Brussels ( Brussels Morning) – The European Commission’s 9th Cohesion Report highlights progress in reducing regional disparities, enhancing economic growth, and addressing challenges such as demographic shifts and digital transitions.
The European Commission published the 9th Cohesion, offering an assessment of the state of cohesion in the Union. Great improvement has been made in decreasing gaps between Member States and territories, maintaining the EU single market and assuring that the EU continues to fund human capital and sustainable development. Harnessing the maximum potential of each region supports the competitiveness and strength of the Union as a whole.
Every three years, the Commission disseminates its report on cohesion; a report which evaluates the current state of the EU’s economic, social and territorial cohesion, shows progress made and lessons realised and shows the position of the EU as a driver of regional development.
Since its inception, the EU has rested on an ideal of solidarity, equal opportunities, and cohesion. This is why the Treaty of Rome established the goal of “reducing the differences existing between the different regions and the backwardness of the less-favoured regions.”

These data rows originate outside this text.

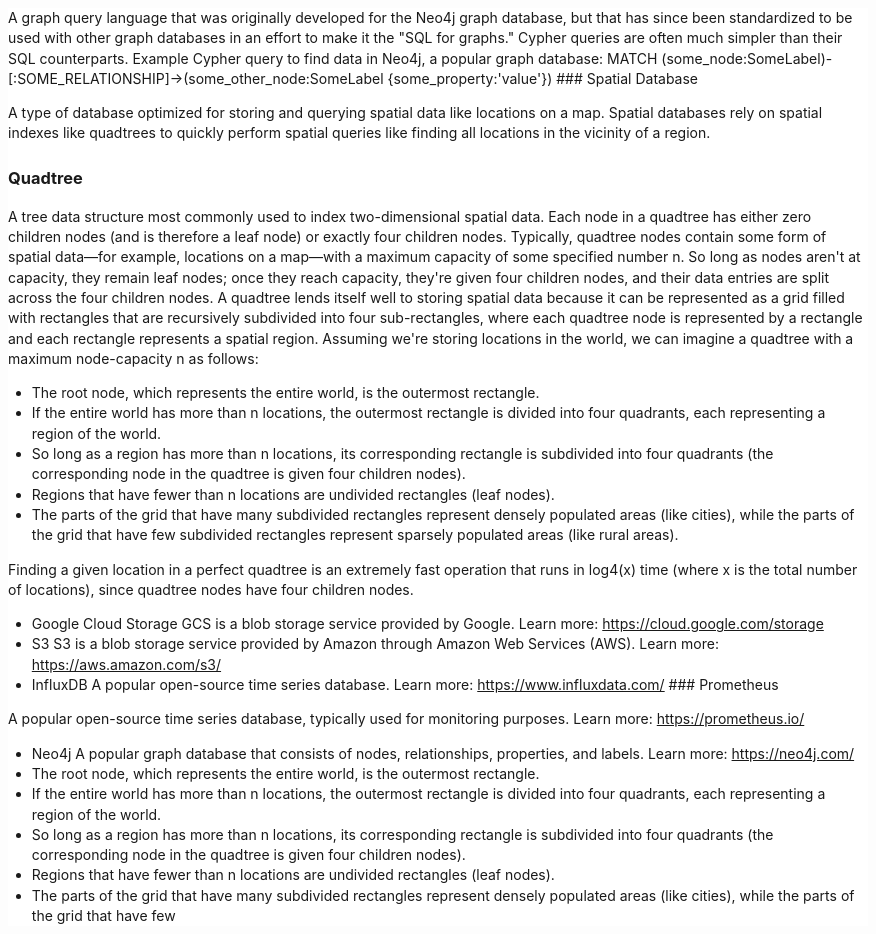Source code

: A graph query language that was originally developed for the Neo4j graph
database, but that has since been standardized to be used with other graph
databases in an effort to make it the "SQL for graphs." Cypher queries are
often much simpler than their SQL counterparts. Example Cypher query to find
data in Neo4j, a popular graph database: MATCH
(some_node:SomeLabel)-[:SOME_RELATIONSHIP]->(some_other_node:SomeLabel
{some_property:'value'}) ### Spatial Database

A type of database optimized for storing and querying spatial data like
locations on a map. Spatial databases rely on spatial indexes like quadtrees to
quickly perform spatial queries like finding all locations in the vicinity of a
region.

### Quadtree

A tree data structure most commonly used to index two-dimensional spatial data.
Each node in a quadtree has either zero children nodes (and is therefore a leaf
node) or exactly four children nodes. Typically, quadtree nodes contain some
form of spatial data—for example, locations on a map—with a maximum capacity of
some specified number n. So long as nodes aren't at capacity, they remain leaf
nodes; once they reach capacity, they're given four children nodes, and their
data entries are split across the four children nodes. A quadtree lends itself
well to storing spatial data because it can be represented as a grid filled
with rectangles that are recursively subdivided into four sub-rectangles, where
each quadtree node is represented by a rectangle and each rectangle represents
a spatial region. Assuming we're storing locations in the world, we can imagine
a quadtree with a maximum node-capacity n as follows:
-  The root node, which represents the entire world, is the outermost
   rectangle.
-  If the entire world has more than n locations, the outermost rectangle is
   divided into four quadrants, each representing a region of the world.
-  So long as a region has more than n locations, its corresponding rectangle
   is subdivided into four quadrants (the corresponding node in the quadtree is
   given four children nodes).
-  Regions that have fewer than n locations are undivided rectangles (leaf
   nodes).
-  The parts of the grid that have many subdivided rectangles represent densely
   populated areas (like cities), while the parts of the grid that have few
   subdivided rectangles represent sparsely populated areas (like rural areas).

Finding a given location in a perfect quadtree is an extremely fast operation
that runs in log4(x) time (where x is the total number of locations), since
quadtree nodes have four children nodes.

- Google Cloud Storage GCS is a blob storage service provided by Google. Learn
  more: https://cloud.google.com/storage
- S3  S3 is a blob storage service provided by Amazon through Amazon Web
  Services (AWS). Learn more: https://aws.amazon.com/s3/
- InfluxDB A popular open-source time series database. Learn more:
  https://www.influxdata.com/ ### Prometheus

A popular open-source time series database, typically used for monitoring
purposes. Learn more: https://prometheus.io/
- Neo4j  A popular graph database that consists of nodes, relationships,
  properties, and labels. Learn more: https://neo4j.com/
-  The root node, which represents the entire world, is the outermost
   rectangle.
-  If the entire world has more than n locations, the outermost rectangle is
   divided into four quadrants, each representing a region of the world.
-  So long as a region has more than n locations, its corresponding rectangle
   is subdivided into four quadrants (the corresponding node in the quadtree is
   given four children nodes).
-  Regions that have fewer than n locations are undivided rectangles (leaf
   nodes).
-  The parts of the grid that have many subdivided rectangles represent densely
   populated areas (like cities), while the parts of the grid that have few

The growth of 2004 is emblematic of the success of the Cohesion Policy. 20 years after the 2004 enlargement the EU’s Cohesion Policy has conducted remarkable convergence. In Central and Eastern Europe as a whole, income per head advanced from 52% of the EU average in 2004 to nearly 80% today. At the same time, their unemployment rate has declined from 13% to 4%. In stark difference with the 2009 recession, GDP has strongly recovered after the pandemic outbreak. However, the speed of economic convergence has persistently restricted after the 2009 recession. The result of the 2009 recession on the intersection, of investment and GDP has indeed been a significant and persistent one.
In this challenging context, the Cohesion Policy has recreated a pivotal role in the overall progress of economic, employment and social arrows in the EU. Cohesion Policy plays a key position in supporting public investment. During the 2014-2020 period, the policy meant almost 13 % of total government acquisition in the EU as a whole and 51 % in less extended Member States. These investments have supported the European growth model, stimulating economic growth in line with critical policy priorities from the twin transition to innovation, enterprise, and skills, from childcare, education and health to safety from natural disasters.
However, challenges remain and untapped prospects and bags of poverty can be found in every area. Demographic changes will impact all regions in the future decades. Regions will have to adapt to a shrinking labour force and an aged population. The challenges grow to be more critical in rural and thinly populated regions. Similarly, the results of the digital transition and climate change are possible to exacerbate regional differences in the EU. Within this context, the requirement to ensure economic cohesion, which has been glorified in the EU since The Treaty of Rome of 1957, remains as pertinent as ever.
The European Commission’s 9th Cohesion Report underscores significant strides in reducing disparities among Member States and territories while emphasizing the continued importance of solidarity and cohesion. Despite the challenges ahead, the EU remains committed to fostering economic growth, social development, and regional convergence to ensure a resilient and prosperous future for all.